Exercise instructions
Please write out only the lines from the line with "index mcp: (302, 281)" to the line with "Right hand at", inclusive, exactly as they stand below, without the pictures.

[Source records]
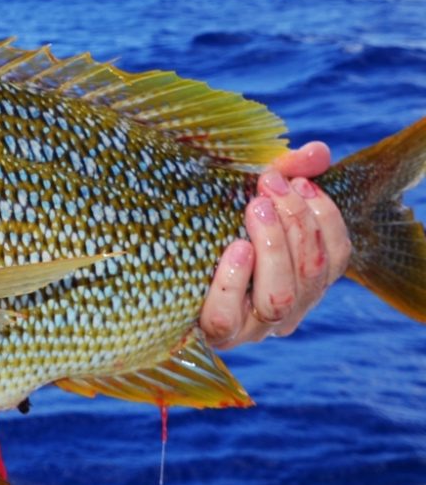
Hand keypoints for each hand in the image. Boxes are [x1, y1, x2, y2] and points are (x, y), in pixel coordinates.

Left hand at [200, 142, 351, 348]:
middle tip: (268, 184)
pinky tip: (235, 248)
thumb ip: (285, 174)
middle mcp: (285, 311)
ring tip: (254, 208)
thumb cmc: (208, 227)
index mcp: (302, 281)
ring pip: (280, 298)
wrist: (148, 268)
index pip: (335, 256)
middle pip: (311, 273)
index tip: (299, 182)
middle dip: (295, 222)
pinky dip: (235, 281)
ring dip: (273, 246)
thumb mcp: (246, 198)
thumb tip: (318, 150)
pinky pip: (227, 316)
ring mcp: (250, 328)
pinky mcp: (212, 333)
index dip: (324, 217)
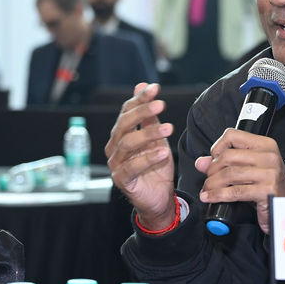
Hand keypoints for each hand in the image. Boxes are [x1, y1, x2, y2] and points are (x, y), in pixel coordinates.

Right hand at [105, 83, 175, 229]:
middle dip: (142, 112)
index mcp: (122, 134)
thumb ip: (149, 116)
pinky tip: (163, 152)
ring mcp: (116, 163)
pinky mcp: (122, 180)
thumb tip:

Response
index mcp: (302, 281)
ring pip: (280, 298)
wrist: (148, 268)
index pip: (335, 256)
middle pip: (311, 273)
index tip: (299, 182)
middle dip: (295, 222)
pinky dip: (235, 281)
ring dip: (273, 246)
thumb mcp: (246, 198)
thumb tip: (318, 150)
pinky pip: (227, 316)
ring mcp: (250, 328)
pinky mcp: (212, 333)
index dip: (324, 217)
Hand keypoints for each hand in the image. Boxes are [x1, y1, x2, y2] and points are (x, y), in pixel coordinates.

Right hand at [105, 83, 175, 229]:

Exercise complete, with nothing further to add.